• [Исходный текст]

====

Козел отпущения
Шрифт:
Стереотипы гонения неразрывно связаны друг с другом, и (примечательный факт) большинство языков их действительно не разъединяет. Это верно, например, относительно латыни и греческого, а значит, и относительно французского, который при изучении стереотипов заставляет нас непрестанно обращаться к родственным терминам: кризис, криминальный, критерий, критика — а все эти слова восходят к одному корню, к одному греческому глаголу krino, который означает не только «судить», «отличать», «различать», но и «обвинять» и «осуждать» жертву. Не следует слишком полагаться на этимологии, и я никогда не рассуждаю, исходя из них. Но этот феномен настолько постоянен, что позволительно, мне кажется, его отметить. Он указывает на пока что скрытую связь между коллективными гонениями и культурой как таковой. Если эта связь существует, то ни один философ и ни один политик ее
Глава III. Что такое миф?
Всякий раз, как устное или письменное свидетельство сообщает о коллективном (или с коллективной поддержкой) насилии, мы должны спросить: включает ли это свидетельство еще и (1) описание социального и культурного кризиса, то есть обобщенной обезразличенности (первый стереотип); (2) описание «обезразличивающих» преступлений (второй стереотип); и (3) обладают ли предполагаемые виновники этих преступлений признаками виктимного отбора, парадоксальными метками обезразличенности (третий стереотип). Есть и четвертый стереотип — и это само насилие; но об этом речь пойдет позже.

====

• [Что сделать]
1) Приведите фрагмент текста о козле отпущения, начиная со слов «Всякий раз, как» и заканчивая словами «речь пойдет позже.», подставив «сообщение» вместо «свидетельство».
2) Ответьте на вопросы по тексту о козле отпущения:
(a) К какому греческому глаголу восходят слова «кризис», «критерий» и «критика»?
(b) Что названо четвертым стереотипом?
(c) Как озаглавлена глава III?
Записи к этому никакого отношения не имеют.

====

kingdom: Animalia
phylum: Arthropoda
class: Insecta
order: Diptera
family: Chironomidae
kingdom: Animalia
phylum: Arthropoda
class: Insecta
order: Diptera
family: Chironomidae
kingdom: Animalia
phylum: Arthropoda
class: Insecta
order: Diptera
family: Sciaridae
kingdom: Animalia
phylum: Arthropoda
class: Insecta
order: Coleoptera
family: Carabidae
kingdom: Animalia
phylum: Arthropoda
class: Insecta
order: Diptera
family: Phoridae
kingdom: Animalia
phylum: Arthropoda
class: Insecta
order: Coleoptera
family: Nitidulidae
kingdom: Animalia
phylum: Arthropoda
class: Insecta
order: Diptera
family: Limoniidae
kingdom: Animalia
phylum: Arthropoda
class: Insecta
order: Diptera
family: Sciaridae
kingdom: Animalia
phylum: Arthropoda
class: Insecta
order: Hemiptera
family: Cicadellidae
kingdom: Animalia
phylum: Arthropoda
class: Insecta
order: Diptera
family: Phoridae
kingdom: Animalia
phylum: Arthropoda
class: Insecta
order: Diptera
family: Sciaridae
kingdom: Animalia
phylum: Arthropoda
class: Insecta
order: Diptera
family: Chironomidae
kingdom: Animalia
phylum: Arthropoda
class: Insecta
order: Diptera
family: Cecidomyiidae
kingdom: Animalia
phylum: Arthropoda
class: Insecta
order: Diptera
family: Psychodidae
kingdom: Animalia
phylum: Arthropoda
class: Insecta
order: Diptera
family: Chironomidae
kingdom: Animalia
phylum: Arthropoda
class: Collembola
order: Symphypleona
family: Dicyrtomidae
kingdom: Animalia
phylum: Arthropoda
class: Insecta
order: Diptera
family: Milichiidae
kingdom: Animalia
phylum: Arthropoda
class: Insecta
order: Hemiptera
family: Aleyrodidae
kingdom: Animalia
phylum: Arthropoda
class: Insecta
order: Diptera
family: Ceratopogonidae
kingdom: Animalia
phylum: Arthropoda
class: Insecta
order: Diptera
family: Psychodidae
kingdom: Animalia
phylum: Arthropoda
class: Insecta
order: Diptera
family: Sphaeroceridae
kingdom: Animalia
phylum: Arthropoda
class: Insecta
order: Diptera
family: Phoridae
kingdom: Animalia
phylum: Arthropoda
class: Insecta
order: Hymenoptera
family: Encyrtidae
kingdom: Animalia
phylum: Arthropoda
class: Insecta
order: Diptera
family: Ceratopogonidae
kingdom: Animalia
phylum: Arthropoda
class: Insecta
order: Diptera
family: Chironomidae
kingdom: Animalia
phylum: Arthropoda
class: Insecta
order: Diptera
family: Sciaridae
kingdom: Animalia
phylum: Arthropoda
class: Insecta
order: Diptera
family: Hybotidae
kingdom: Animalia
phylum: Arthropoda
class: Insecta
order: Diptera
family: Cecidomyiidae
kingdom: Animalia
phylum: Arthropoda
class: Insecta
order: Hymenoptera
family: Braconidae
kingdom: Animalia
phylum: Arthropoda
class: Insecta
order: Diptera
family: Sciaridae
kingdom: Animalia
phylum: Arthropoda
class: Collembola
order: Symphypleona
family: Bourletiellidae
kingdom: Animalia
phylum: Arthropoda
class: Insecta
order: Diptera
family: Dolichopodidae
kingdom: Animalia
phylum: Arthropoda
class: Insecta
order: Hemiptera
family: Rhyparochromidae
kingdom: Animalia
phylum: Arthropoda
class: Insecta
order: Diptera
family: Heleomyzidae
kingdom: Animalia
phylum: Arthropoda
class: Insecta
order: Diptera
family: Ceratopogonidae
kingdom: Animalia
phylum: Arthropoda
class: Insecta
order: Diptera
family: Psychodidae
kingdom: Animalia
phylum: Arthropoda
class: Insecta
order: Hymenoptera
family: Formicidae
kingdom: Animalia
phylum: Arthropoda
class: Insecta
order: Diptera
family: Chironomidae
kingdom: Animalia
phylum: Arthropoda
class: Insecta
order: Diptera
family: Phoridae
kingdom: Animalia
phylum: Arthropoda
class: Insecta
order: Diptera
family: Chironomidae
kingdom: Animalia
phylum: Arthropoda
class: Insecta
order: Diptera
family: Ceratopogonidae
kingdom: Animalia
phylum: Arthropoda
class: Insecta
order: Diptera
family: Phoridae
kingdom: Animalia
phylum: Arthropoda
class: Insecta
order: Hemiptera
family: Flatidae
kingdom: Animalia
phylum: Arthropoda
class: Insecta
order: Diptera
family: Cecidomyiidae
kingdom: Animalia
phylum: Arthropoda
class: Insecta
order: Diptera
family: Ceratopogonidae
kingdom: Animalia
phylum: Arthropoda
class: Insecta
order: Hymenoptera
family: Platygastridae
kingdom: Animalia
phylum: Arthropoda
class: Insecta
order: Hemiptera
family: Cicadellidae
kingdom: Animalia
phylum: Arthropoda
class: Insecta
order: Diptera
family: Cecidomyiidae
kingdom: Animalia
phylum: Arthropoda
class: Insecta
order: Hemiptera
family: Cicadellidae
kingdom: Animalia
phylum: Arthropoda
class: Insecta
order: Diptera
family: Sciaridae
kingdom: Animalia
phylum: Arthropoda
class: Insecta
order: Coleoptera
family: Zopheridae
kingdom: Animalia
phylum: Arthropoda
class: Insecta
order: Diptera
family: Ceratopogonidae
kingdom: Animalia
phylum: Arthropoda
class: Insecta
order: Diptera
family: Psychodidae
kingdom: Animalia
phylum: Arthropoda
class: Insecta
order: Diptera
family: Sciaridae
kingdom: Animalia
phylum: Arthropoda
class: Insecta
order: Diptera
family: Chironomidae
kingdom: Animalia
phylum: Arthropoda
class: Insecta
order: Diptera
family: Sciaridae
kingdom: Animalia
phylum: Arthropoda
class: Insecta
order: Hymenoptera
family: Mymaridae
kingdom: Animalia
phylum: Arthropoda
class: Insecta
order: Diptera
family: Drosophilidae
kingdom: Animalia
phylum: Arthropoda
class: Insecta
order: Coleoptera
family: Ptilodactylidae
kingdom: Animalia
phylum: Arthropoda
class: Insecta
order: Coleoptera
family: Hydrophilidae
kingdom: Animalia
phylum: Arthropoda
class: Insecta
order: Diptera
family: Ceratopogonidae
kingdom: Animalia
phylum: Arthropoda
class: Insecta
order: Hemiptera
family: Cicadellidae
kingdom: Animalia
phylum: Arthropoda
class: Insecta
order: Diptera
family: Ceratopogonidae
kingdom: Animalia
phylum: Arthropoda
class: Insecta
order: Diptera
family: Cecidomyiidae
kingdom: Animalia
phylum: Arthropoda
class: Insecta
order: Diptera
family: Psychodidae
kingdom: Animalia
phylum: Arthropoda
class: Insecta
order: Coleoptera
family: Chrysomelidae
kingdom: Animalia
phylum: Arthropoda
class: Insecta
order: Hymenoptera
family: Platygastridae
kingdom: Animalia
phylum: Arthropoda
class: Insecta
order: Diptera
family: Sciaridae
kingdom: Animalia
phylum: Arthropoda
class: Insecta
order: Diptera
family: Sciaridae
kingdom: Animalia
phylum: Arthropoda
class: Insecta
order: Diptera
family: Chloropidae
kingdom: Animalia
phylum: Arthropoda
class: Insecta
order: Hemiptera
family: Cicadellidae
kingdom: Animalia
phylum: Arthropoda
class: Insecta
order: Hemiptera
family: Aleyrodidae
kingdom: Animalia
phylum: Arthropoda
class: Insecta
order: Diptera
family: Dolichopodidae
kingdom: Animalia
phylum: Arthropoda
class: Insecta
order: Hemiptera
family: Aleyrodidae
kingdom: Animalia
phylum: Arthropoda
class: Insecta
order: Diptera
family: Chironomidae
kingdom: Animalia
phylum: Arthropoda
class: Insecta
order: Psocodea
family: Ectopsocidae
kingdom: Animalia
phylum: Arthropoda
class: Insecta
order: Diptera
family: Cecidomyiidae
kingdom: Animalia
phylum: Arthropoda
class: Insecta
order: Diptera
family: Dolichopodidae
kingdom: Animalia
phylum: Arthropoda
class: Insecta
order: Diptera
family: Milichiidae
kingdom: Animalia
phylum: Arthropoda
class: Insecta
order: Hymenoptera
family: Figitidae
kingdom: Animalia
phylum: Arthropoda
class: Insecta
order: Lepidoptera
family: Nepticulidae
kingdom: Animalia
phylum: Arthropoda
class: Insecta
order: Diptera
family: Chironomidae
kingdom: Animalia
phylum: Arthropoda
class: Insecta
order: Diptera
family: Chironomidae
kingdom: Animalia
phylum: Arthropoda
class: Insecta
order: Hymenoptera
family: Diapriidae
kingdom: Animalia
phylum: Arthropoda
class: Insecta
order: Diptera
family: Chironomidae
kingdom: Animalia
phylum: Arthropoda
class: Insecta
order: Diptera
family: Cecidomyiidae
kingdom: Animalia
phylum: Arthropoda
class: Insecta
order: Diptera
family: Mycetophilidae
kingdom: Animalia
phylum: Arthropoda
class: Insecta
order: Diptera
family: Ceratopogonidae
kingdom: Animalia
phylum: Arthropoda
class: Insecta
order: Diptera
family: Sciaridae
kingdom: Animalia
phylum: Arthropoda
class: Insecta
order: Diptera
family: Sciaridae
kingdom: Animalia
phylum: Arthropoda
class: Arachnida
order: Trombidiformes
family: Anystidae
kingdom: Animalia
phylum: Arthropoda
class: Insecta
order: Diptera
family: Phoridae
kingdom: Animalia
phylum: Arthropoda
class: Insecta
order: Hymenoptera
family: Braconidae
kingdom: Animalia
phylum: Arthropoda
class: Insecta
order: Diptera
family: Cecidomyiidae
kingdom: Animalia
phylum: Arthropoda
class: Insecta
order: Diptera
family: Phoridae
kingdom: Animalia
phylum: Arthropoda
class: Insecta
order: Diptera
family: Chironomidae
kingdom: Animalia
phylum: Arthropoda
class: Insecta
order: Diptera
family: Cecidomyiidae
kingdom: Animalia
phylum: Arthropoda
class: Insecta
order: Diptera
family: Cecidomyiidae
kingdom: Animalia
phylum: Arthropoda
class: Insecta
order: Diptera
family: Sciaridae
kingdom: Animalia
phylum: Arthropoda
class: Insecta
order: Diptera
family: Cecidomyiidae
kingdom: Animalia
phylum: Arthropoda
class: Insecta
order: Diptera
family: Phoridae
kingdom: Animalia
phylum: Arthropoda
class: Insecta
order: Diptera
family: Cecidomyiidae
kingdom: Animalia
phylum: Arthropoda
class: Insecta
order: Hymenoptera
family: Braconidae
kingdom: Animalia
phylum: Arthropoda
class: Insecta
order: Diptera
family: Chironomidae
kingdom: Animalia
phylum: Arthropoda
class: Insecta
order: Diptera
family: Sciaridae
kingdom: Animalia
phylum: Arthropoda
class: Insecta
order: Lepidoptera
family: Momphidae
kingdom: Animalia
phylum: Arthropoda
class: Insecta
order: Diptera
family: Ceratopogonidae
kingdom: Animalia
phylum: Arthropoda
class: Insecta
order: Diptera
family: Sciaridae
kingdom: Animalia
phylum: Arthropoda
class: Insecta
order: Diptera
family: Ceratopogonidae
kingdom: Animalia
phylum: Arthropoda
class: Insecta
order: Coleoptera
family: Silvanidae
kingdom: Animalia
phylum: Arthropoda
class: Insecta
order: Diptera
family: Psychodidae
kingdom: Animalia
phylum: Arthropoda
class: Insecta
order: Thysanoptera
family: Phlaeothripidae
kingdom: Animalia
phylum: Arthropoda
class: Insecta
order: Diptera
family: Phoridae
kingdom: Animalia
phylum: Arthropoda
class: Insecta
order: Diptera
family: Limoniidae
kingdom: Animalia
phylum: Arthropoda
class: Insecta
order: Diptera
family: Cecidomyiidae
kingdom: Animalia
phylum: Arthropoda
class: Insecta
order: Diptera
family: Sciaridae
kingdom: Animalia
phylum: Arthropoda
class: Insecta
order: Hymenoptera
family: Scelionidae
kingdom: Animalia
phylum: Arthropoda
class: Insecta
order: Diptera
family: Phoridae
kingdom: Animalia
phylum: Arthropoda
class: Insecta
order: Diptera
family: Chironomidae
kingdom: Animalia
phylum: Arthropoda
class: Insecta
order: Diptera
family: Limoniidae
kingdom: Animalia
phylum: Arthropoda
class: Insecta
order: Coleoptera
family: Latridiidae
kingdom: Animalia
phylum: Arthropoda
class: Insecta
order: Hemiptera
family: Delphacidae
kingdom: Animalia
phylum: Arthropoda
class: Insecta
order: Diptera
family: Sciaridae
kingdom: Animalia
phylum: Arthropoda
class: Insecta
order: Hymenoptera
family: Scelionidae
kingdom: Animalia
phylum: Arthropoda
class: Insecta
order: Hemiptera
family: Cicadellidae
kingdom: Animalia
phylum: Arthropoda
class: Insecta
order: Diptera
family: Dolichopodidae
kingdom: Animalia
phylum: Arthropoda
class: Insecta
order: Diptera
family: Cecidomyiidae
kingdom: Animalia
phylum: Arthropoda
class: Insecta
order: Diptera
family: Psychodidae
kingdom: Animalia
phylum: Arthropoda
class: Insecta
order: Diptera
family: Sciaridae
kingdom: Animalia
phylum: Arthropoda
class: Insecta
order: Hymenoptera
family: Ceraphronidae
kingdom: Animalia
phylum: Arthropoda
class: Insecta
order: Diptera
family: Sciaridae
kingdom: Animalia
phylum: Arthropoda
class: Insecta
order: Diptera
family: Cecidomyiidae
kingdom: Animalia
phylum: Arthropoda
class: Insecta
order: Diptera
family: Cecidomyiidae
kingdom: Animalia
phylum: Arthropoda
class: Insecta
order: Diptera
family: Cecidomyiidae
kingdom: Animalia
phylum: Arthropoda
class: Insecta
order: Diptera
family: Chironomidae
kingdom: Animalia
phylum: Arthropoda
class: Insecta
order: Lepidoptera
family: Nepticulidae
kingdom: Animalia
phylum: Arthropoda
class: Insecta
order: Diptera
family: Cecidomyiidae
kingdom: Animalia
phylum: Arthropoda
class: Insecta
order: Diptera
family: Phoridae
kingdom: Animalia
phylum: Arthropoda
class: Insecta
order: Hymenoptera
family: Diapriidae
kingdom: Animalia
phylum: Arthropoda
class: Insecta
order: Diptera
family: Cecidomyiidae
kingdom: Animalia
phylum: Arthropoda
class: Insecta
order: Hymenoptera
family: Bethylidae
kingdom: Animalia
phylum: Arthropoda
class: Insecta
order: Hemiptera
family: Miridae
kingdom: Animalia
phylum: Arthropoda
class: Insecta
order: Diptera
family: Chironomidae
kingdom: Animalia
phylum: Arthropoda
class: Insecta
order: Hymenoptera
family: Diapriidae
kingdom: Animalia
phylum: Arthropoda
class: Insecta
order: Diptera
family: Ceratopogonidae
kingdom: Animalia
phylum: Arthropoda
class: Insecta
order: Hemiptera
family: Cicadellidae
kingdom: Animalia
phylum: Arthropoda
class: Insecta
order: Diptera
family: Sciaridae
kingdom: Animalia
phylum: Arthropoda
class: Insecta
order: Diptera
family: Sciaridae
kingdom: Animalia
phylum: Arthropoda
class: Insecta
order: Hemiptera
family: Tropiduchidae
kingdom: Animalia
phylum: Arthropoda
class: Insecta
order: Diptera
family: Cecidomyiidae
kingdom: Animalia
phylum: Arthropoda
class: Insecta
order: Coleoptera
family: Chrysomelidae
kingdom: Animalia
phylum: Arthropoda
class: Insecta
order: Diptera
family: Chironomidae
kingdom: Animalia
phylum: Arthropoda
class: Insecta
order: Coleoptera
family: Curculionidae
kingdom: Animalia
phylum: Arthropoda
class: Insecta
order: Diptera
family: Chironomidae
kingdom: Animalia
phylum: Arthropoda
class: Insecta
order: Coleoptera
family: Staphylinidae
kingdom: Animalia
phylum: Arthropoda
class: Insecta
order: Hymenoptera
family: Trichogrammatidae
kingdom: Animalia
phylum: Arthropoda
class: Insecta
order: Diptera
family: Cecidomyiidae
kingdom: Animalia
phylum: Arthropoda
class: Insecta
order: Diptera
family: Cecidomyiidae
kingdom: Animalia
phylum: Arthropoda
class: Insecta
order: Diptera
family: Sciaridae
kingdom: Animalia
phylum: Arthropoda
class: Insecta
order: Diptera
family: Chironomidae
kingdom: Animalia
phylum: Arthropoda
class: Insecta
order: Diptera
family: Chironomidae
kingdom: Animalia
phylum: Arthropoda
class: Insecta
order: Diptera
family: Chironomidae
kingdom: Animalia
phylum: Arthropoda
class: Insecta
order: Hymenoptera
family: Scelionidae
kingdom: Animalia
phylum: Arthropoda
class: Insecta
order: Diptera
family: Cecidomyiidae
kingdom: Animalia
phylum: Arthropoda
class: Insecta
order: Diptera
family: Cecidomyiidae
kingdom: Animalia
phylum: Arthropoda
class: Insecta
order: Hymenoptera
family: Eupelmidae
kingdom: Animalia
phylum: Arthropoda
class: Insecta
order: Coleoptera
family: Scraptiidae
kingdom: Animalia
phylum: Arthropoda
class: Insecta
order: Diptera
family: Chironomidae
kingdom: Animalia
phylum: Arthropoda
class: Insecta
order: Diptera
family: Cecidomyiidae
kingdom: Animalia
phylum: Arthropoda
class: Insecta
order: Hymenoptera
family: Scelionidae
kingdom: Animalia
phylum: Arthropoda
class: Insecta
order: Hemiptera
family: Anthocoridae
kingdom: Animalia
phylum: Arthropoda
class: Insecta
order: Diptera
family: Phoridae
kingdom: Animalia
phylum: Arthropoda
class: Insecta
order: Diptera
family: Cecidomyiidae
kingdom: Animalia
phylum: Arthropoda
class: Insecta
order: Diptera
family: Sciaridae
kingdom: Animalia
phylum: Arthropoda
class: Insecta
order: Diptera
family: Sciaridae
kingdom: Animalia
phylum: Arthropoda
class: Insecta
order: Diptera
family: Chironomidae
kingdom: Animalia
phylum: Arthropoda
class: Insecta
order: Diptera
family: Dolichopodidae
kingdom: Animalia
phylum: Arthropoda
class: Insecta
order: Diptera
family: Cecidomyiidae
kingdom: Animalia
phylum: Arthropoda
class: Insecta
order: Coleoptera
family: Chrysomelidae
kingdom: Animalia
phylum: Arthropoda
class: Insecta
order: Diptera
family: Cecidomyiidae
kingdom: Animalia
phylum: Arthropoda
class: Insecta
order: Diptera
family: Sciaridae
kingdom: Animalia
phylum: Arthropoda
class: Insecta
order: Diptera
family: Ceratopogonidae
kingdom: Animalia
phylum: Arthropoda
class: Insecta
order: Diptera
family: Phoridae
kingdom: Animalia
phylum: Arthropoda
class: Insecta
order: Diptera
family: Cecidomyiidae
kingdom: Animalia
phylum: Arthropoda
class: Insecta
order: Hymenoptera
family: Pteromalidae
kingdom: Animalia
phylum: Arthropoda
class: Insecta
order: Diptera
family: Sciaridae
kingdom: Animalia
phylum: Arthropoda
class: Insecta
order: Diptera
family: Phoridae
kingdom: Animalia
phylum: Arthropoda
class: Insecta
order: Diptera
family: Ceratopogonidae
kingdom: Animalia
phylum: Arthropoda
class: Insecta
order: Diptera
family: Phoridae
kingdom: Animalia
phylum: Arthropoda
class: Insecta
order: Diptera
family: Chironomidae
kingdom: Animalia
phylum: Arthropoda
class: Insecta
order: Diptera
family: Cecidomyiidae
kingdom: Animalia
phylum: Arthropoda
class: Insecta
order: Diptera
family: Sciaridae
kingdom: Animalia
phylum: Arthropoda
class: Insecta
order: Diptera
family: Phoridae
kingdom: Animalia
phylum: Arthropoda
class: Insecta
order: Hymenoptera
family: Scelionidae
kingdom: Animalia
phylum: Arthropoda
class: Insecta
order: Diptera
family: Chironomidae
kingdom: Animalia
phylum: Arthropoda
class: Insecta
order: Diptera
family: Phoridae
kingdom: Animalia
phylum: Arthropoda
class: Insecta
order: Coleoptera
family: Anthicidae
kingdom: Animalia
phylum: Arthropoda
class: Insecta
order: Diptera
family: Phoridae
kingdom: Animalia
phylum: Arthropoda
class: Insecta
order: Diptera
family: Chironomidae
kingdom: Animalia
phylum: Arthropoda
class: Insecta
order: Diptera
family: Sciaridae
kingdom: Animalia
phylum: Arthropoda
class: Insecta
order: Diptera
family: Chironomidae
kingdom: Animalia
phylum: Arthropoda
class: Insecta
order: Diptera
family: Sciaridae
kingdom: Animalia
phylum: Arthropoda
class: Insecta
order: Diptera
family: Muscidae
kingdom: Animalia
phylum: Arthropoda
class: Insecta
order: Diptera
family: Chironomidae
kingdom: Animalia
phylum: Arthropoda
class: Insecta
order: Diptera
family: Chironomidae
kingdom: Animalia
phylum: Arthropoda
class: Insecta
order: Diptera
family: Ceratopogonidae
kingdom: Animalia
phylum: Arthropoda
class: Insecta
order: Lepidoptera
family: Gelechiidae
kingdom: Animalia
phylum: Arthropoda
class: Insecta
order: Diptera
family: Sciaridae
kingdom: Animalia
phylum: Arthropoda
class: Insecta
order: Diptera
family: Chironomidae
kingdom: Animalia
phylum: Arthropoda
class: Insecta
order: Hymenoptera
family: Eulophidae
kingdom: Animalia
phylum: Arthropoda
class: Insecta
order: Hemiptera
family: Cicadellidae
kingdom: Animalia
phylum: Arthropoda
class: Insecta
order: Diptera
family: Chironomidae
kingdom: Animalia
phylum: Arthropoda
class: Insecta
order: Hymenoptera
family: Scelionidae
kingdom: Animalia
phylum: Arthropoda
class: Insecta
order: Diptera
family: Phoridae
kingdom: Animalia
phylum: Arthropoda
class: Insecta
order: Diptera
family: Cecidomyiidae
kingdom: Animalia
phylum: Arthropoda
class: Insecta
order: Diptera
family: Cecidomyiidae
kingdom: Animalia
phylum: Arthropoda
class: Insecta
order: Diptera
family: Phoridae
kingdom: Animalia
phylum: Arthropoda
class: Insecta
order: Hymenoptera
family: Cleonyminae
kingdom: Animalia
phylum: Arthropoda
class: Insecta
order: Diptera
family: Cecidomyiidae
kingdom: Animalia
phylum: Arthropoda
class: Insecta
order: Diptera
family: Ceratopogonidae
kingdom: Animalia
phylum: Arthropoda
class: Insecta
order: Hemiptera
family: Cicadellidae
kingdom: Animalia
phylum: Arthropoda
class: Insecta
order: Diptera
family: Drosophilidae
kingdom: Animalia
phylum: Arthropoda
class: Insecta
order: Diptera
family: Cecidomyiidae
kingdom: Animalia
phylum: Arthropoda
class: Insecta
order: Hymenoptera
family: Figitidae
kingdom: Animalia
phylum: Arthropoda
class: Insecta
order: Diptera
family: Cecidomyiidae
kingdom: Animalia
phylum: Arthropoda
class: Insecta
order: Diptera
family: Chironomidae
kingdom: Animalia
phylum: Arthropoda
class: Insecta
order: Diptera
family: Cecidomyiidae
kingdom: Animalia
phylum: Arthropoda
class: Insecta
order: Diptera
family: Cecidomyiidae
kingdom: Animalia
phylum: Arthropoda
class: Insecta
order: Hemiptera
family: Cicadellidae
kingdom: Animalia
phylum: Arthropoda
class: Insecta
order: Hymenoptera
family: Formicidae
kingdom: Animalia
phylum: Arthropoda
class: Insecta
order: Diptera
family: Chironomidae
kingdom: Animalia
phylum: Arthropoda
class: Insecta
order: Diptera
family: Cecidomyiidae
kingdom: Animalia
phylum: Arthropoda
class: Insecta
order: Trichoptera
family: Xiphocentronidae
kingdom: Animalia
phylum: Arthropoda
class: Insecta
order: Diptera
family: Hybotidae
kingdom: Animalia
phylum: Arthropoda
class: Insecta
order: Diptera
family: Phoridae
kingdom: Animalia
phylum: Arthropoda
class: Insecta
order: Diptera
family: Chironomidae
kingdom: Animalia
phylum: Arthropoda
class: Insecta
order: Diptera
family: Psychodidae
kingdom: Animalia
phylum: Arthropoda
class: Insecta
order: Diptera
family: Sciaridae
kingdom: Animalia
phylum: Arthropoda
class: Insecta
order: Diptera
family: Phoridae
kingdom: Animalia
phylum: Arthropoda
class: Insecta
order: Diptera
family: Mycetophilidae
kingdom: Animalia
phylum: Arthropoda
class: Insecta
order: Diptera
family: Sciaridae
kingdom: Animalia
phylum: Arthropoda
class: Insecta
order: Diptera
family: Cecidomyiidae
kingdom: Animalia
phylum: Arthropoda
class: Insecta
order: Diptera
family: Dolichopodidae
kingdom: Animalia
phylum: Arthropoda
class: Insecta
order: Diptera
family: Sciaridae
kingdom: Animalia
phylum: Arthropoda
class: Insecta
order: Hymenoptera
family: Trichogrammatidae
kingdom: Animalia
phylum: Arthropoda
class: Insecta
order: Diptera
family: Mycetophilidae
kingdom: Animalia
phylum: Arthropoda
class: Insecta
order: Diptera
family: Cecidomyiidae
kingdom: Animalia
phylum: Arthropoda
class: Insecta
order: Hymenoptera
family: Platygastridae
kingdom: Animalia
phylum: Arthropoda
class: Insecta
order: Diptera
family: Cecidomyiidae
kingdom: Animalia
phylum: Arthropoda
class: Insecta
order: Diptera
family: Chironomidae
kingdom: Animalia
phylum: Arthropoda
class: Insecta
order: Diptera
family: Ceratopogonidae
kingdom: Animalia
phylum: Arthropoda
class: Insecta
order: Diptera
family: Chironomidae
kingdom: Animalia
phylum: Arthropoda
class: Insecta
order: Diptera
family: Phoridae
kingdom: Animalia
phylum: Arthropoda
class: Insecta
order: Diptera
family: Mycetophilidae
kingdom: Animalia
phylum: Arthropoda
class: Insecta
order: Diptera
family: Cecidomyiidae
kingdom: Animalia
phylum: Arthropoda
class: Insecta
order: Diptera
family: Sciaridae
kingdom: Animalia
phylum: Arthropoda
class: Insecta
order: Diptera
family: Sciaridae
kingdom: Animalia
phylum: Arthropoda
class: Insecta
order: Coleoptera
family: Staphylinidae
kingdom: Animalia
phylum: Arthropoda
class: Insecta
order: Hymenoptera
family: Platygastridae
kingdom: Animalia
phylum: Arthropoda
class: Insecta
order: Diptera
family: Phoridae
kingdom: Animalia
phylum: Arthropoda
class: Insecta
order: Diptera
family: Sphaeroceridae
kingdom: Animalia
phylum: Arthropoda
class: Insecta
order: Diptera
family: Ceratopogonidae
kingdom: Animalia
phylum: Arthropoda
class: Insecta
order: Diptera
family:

====

• [Ответы по заданиям]
1)
Всякий раз, как устное или письменное сообщение сообщает о коллективном (или с коллективной поддержкой) насилии, мы должны спросить: включает ли это сообщение еще и (1) описание социального и культурного кризиса, то есть обобщенной обезразличенности (первый стереотип); (2) описание «обезразличивающих» преступлений (второй стереотип); и (3) обладают ли предполагаемые виновники этих преступлений признаками виктимного отбора, парадоксальными метками обезразличенности (третий стереотип). Есть и четвертый стереотип — и это само насилие; но об этом речь пойдет позже.

2)
(a) К глаголу krino.
(b) Само насилие.
(c) «Что такое миф?»